A convoy of cars snakes its way through a wheat field. Crammed inside are hundreds of mourners heading for the wake of the latest person to die in more than 20 years of conflict.
At the end of the dusty track, a group of wailing women greet the cars. Some wave photographs of the dead girl. She is dressed in military fatigues.
Rojda died fighting for the Kurdish separatist group PKK. To the Turkish state she was a terrorist. But the Turkish Kurds at her wake hailed her as a martyr.
"She went to fight against the enemy and against oppression," Rojda's sister says. "She couldn't take it any more."
Turkey has been fighting the separatist PKK in the south-east since 1984. The fighting subsided when its founder Abdullah Ocalan was captured 15 years later but has flared-up again recently with renewed force.
Revenge
More than 60 soldiers have died so far this year and Turkey insists it will carry on fighting until the last separatist is killed.
There seems little sign of that happening soon. The military says there are still around 2,000 PKK fighters in Turkey alone, and as many as 3,000 more based across the border in northern Iraq.
"After so many years of conflict, every Kurd here knows someone who has died or is up fighting in the mountains," one local man told me, observing the wake from the sidelines.
"Every time one PKK fighter is killed, another takes up a gun and goes to fight. The families of Turkish soldiers want revenge too. It can't go on like this."
So pro-Kurdish politicians are launching a peaceful offensive.
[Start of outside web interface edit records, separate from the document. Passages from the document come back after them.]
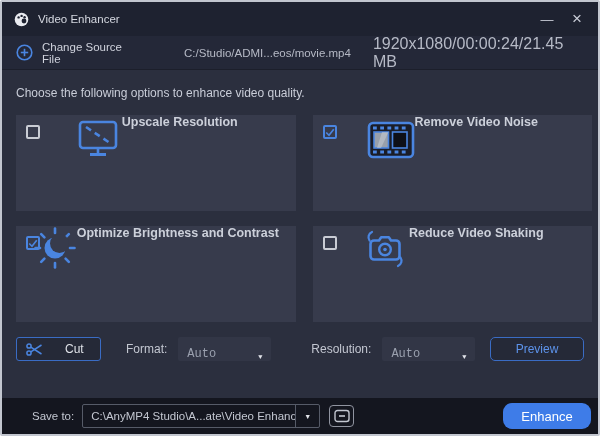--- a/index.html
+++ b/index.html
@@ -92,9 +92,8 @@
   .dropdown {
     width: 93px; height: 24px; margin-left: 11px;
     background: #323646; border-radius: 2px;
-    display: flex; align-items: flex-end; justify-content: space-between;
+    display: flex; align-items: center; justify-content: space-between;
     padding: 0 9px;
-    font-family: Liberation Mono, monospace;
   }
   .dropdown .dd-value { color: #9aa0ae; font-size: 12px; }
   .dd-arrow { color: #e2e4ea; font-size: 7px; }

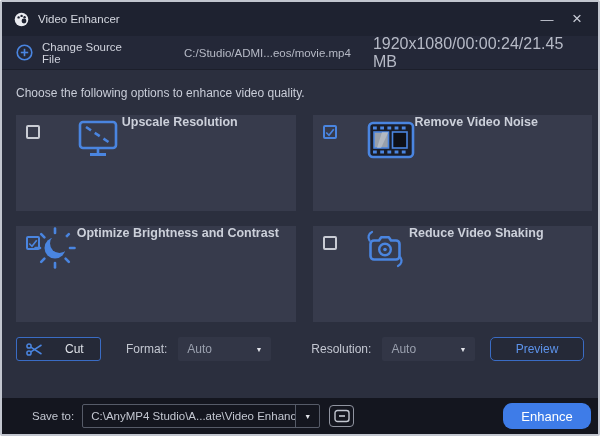--- a/index.html
+++ b/index.html
@@ -109,7 +109,7 @@
     margin-top: auto; height: 36px; flex-shrink: 0;
     background: #14161f;
     display: flex; align-items: center;
-    padding: 0 5px 0 30px;
+    padding: 0 5px 0 18px;
   }
   .save-label { color: #c3c7d1; font-size: 11.5px; }
   .save-field {

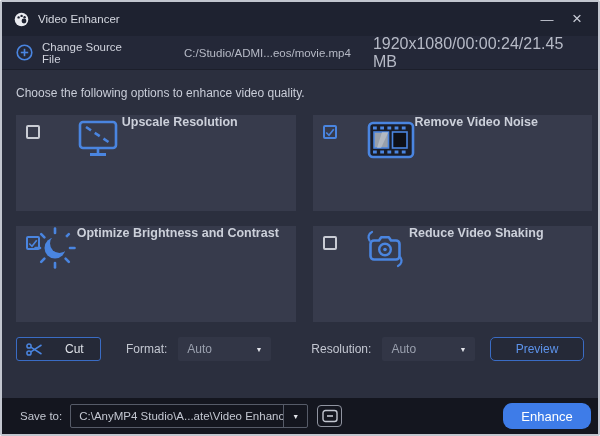--- a/index.html
+++ b/index.html
@@ -130,8 +130,8 @@
   }
   .enhance-btn {
     margin-left: auto; width: 88px; height: 26px;
-    background: #3e7ce8; border-radius: 9px;
-    color: #ffffff; font-size: 13px;
+    background: #3e7ce8; border-radius: 3px;
+    color: #ffffff; font-size: 16px;
     display: flex; align-items: center; justify-content: center;
     margin-right: 2px;
   }

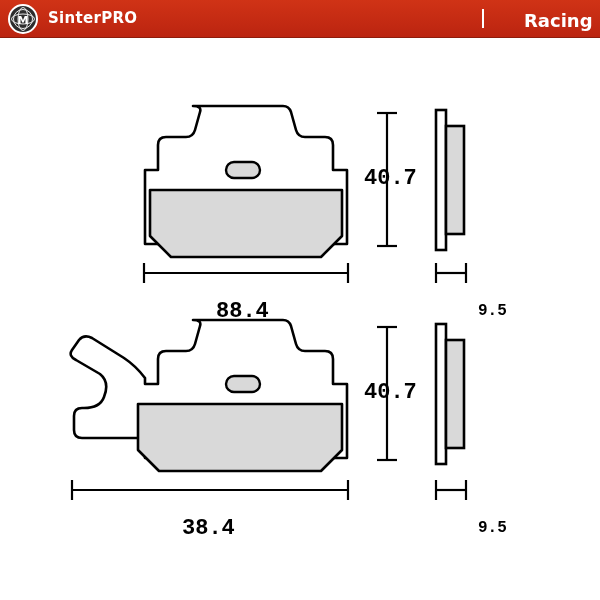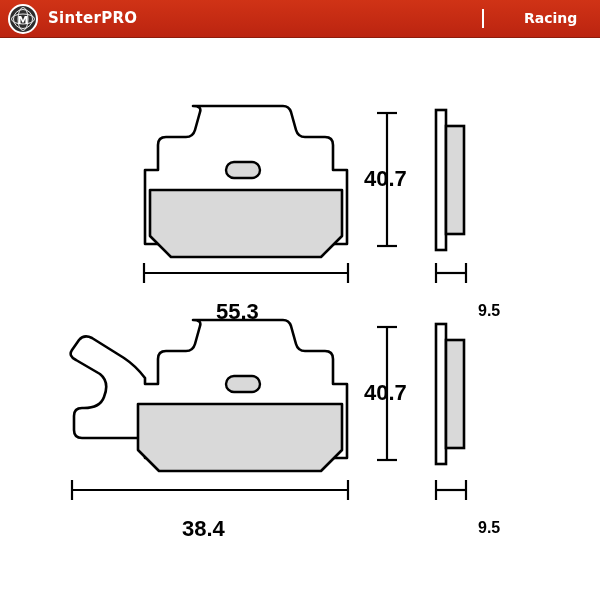--- a/index.html
+++ b/index.html
@@ -56,7 +56,7 @@
     position: absolute;
     left: 524px; top: 10px;
     color: #ffffff;
-    font-size: 14px;
+    font-size: 18px;
     font-weight: bold;
     font-family: "DejaVu Sans", sans-serif;
   }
They are out coaxing people to look to them for answers, not to the gun.
In the next town of Idil, a group of men crowd around Hasip Kaplan on a cobble-stoned side-street.
He is one of several dozen pro-Kurdish candidates campaigning for seat in the next parliament. They are demanding recognition and rights as ethnic Kurds, but want to prove that this does not make them separatists.
For many years even the term "Kurd" was banned here. There have been unprecedented reforms and improvement in recent years - but that mentality still lingers.
Regular clashes
At the last election Hasip Kaplan's party won almost 50% of the vote in the south-east where ethnic Kurds are in the majority. But the party could never attract enough support nationally to pass the high threshold to enter parliament.
So this time Kaplan and his colleagues will stand as independents - a strategic move they hope could win them as many as 30 seats.
"The Kurdish problem has always been treated as a security issue and handed to the military," Hasip Kaplan says, fiddling with a string of worry-beads.
"The Kurds are still discriminated against here because of their language and their race. The problem is social, political and psychological. It has to be addressed in parliament."
But that view finds little support outside the region.
Since spring there have been regular clashes between the PKK and Turkish troops in the mountains close to Idil.
Earlier this year 10 people were killed in Ankara in a suicide bomb attack blamed on the PKK.
Frustrated, the military is now calling for a major operation into Northern Iraq to target the Kurdish fighters it says are based there.
Unitary state
It is hardly an atmosphere conducive to dialogue. Instead, it is handing votes to Turkish nationalists, who have made security a major campaign issue.
More than 1,000km (621 miles) from Idil, a local Istanbul office of the nationalist MHP is draped in red and white national flags.
Supporters of the party are deeply suspicious of anyone who insists upon an individual Kurdish identity, and talks of Kurdish rights.
"Turkey was founded as a unitary state and you cannot change that. We have invested in this state materially and emotionally," says Gunduz Aktan, former ambassador turned MHP candidate for parliament.
"The Kurdish candidates are just a front organisation. The PKK murdered many innocent civilians. I don't want to sit under the roof of parliament with those who support terror."
But that is what he may soon have to get used to.
Pro-Kurdish politicians will not condemn the PKK, and with support from the south-east, they are likely to make it into parliament.
It may be an opportunity to talk peace. But it will not be easy.